**Excerpted data**
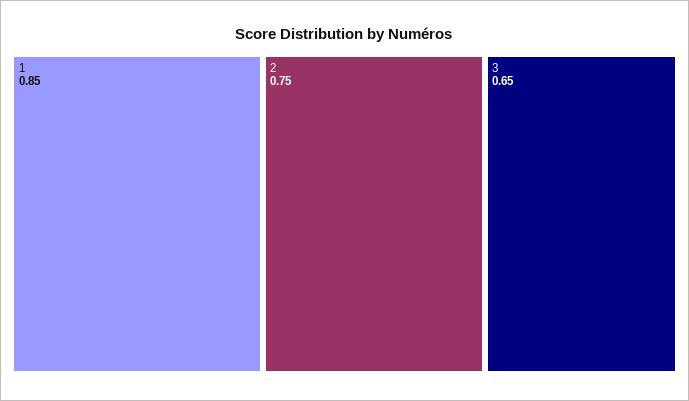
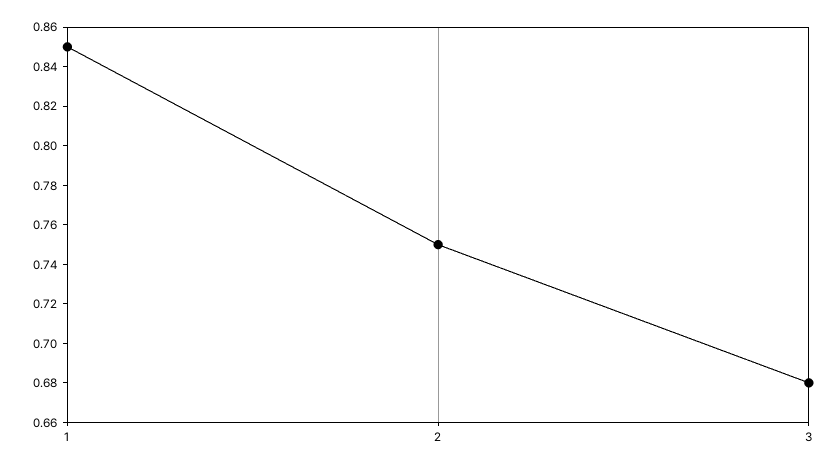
3: 0.65 -> 0.68

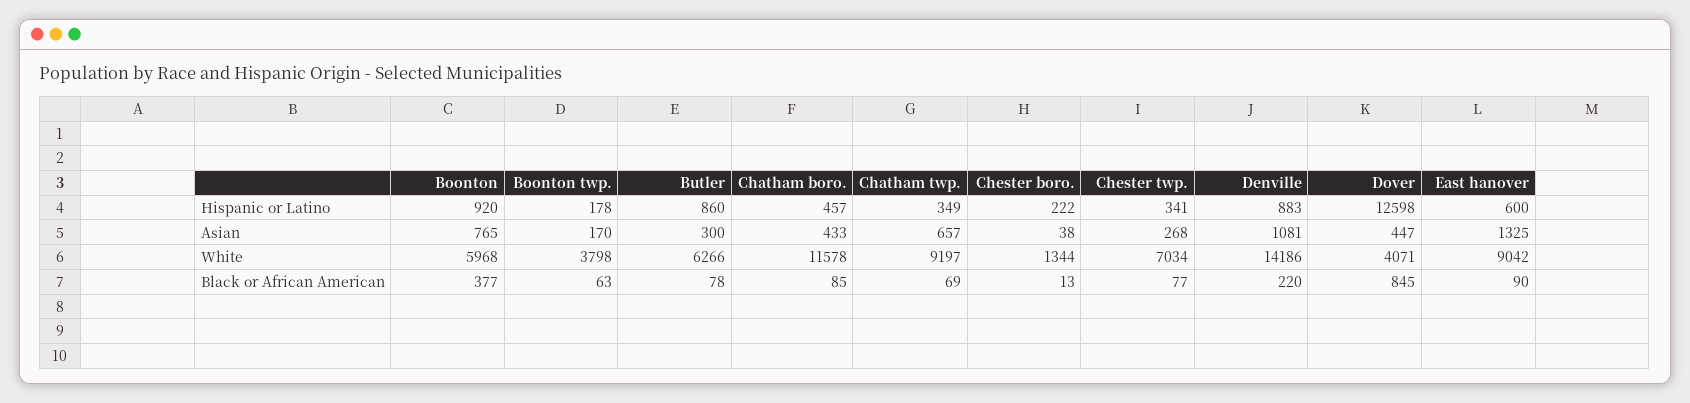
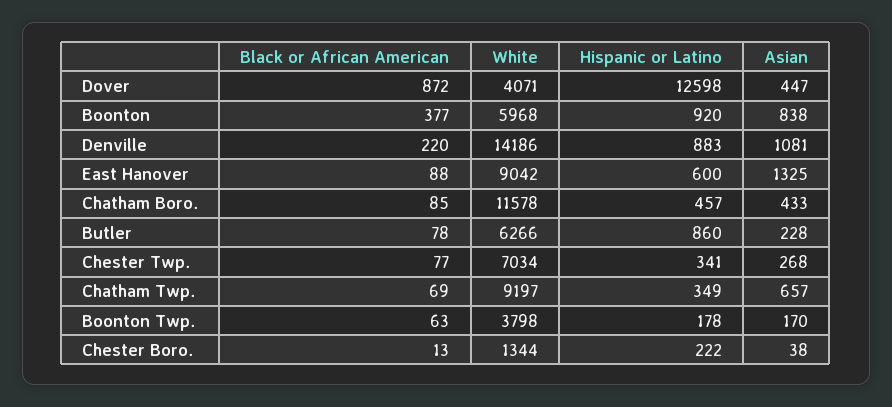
Boonton, Asian: 765 -> 838
Butler, Asian: 300 -> 228
Dover, Black or African American: 845 -> 872
East hanover, Black or African American: 90 -> 88

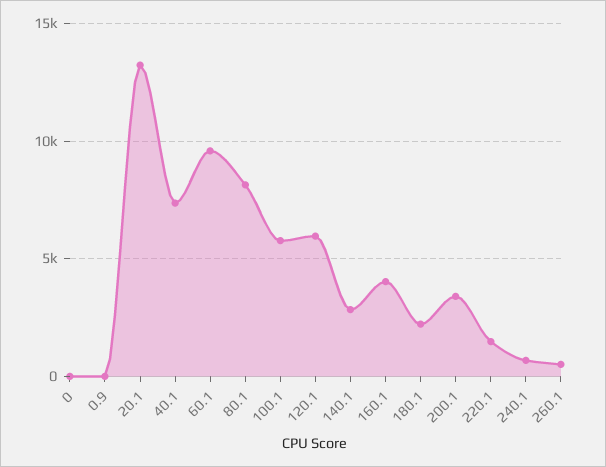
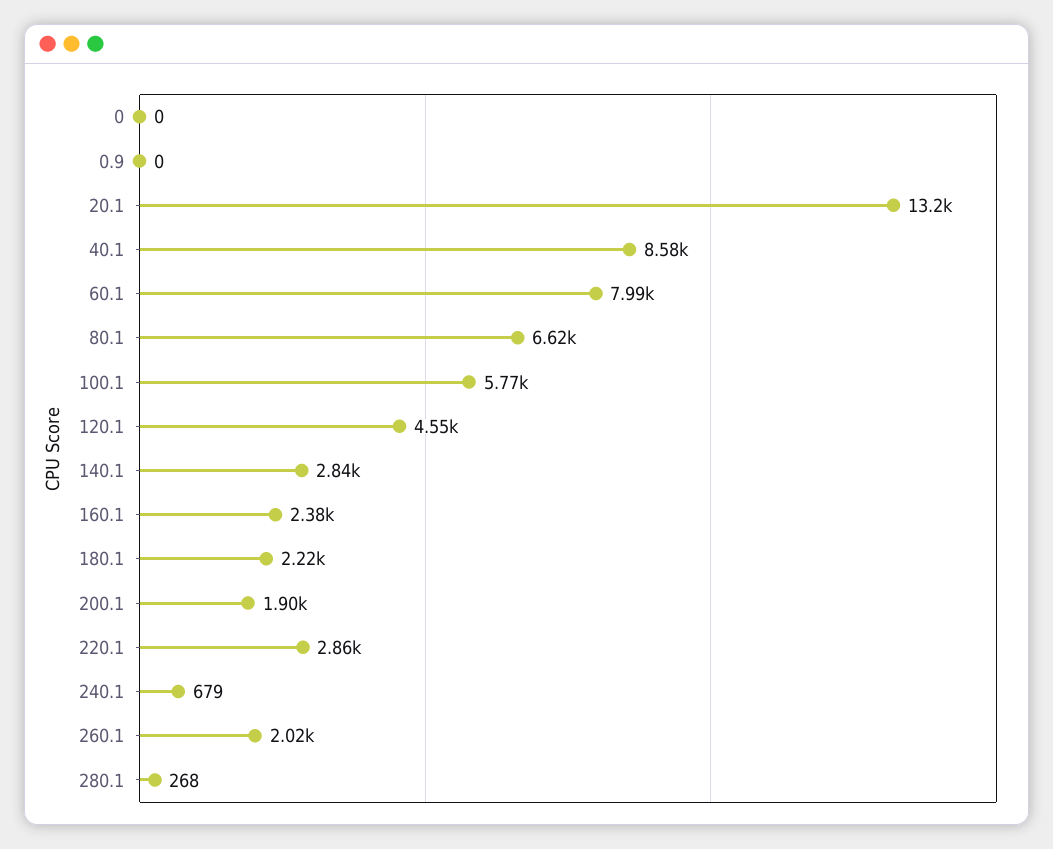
40.1: 7500 -> 8580
60.1: 9500 -> 7990
80.1: 8000 -> 6620
120.1: 6000 -> 4550
160.1: 4000 -> 2380
200.1: 3500 -> 1900
220.1: 1500 -> 2860
260.1: 500 -> 2020
280.1: none -> 268

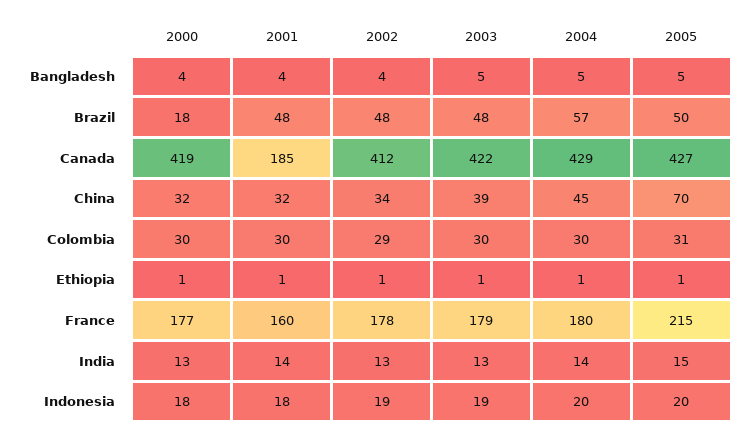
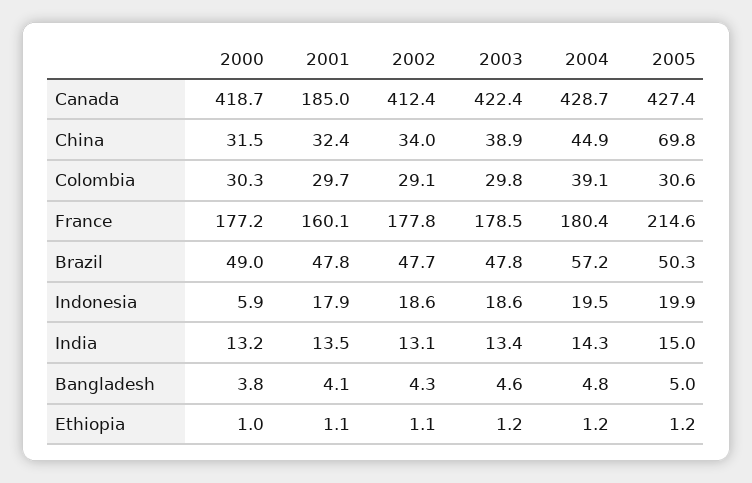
2000, Brazil: 18 -> 49
2004, Colombia: 30 -> 39.1
2000, Indonesia: 18 -> 5.9

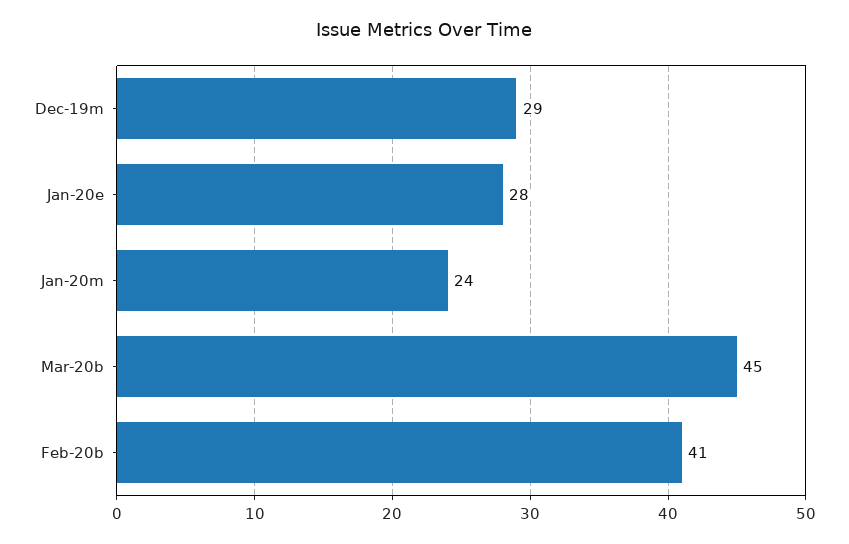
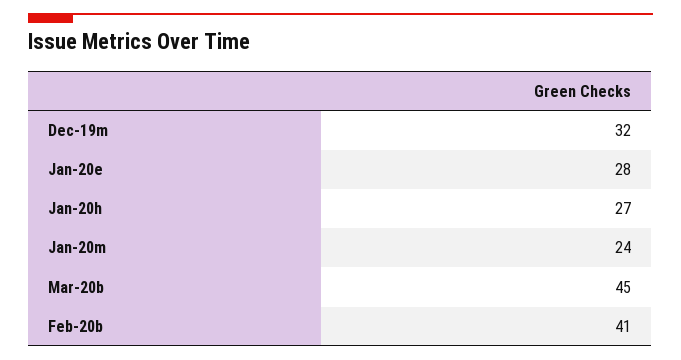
Dec-19m: 29 -> 32
Jan-20h: none -> 27

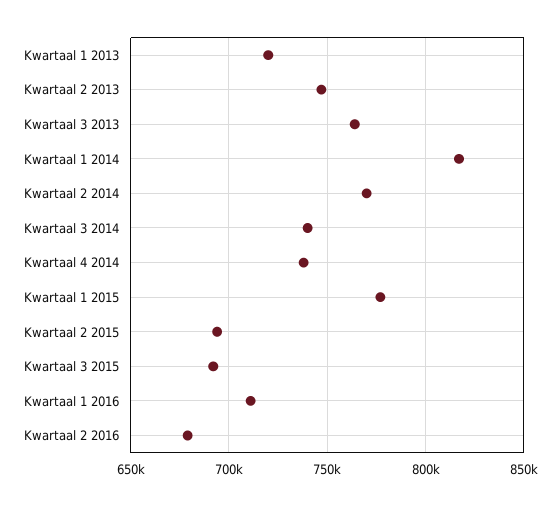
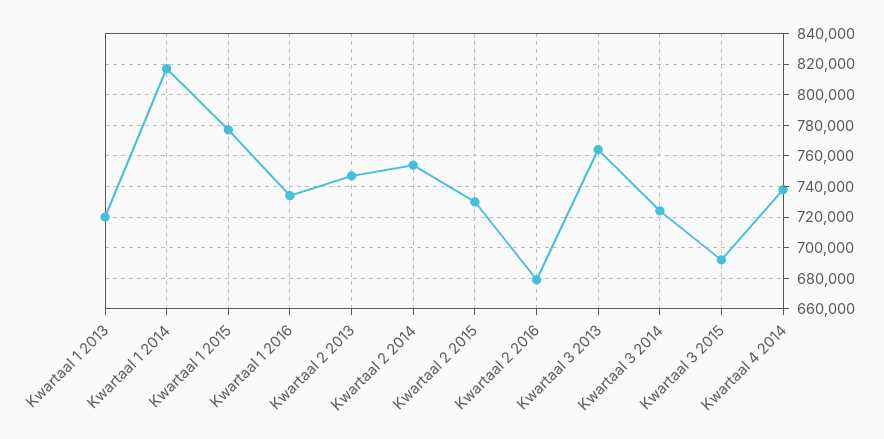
Kwartaal 2 2014: 770000 -> 755000
Kwartaal 3 2014: 740000 -> 725000
Kwartaal 2 2015: 695000 -> 730000
Kwartaal 1 2016: 710000 -> 735000

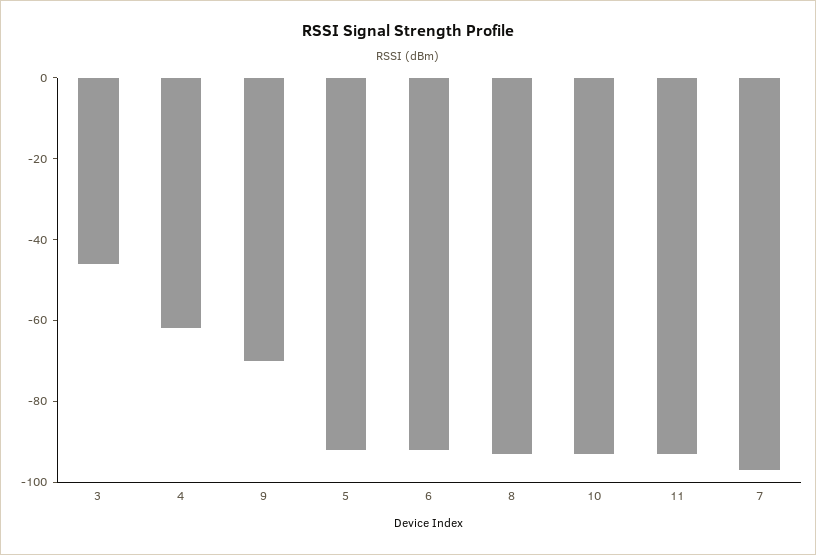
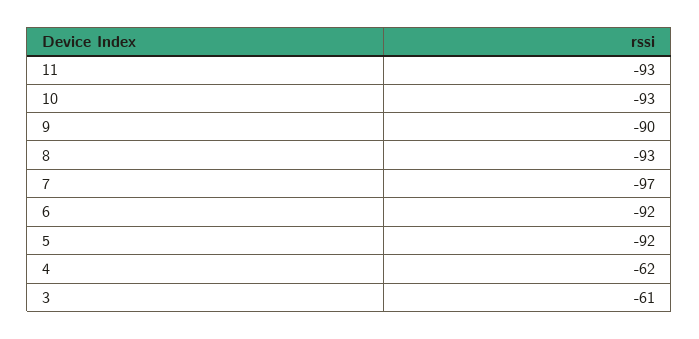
3: -45 -> -61
9: -70 -> -90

**Work instructions**
Without any pictures, reproduce the lines from the first one in the material through the line that has "Kwartaal 3 2014: 740000 -> 725000", exactly as they appear.

**Exercise solution**
3: 0.65 -> 0.68

Boonton, Asian: 765 -> 838
Butler, Asian: 300 -> 228
Dover, Black or African American: 845 -> 872
East hanover, Black or African American: 90 -> 88

40.1: 7500 -> 8580
60.1: 9500 -> 7990
80.1: 8000 -> 6620
120.1: 6000 -> 4550
160.1: 4000 -> 2380
200.1: 3500 -> 1900
220.1: 1500 -> 2860
260.1: 500 -> 2020
280.1: none -> 268

2000, Brazil: 18 -> 49
2004, Colombia: 30 -> 39.1
2000, Indonesia: 18 -> 5.9

Dec-19m: 29 -> 32
Jan-20h: none -> 27

Kwartaal 2 2014: 770000 -> 755000
Kwartaal 3 2014: 740000 -> 725000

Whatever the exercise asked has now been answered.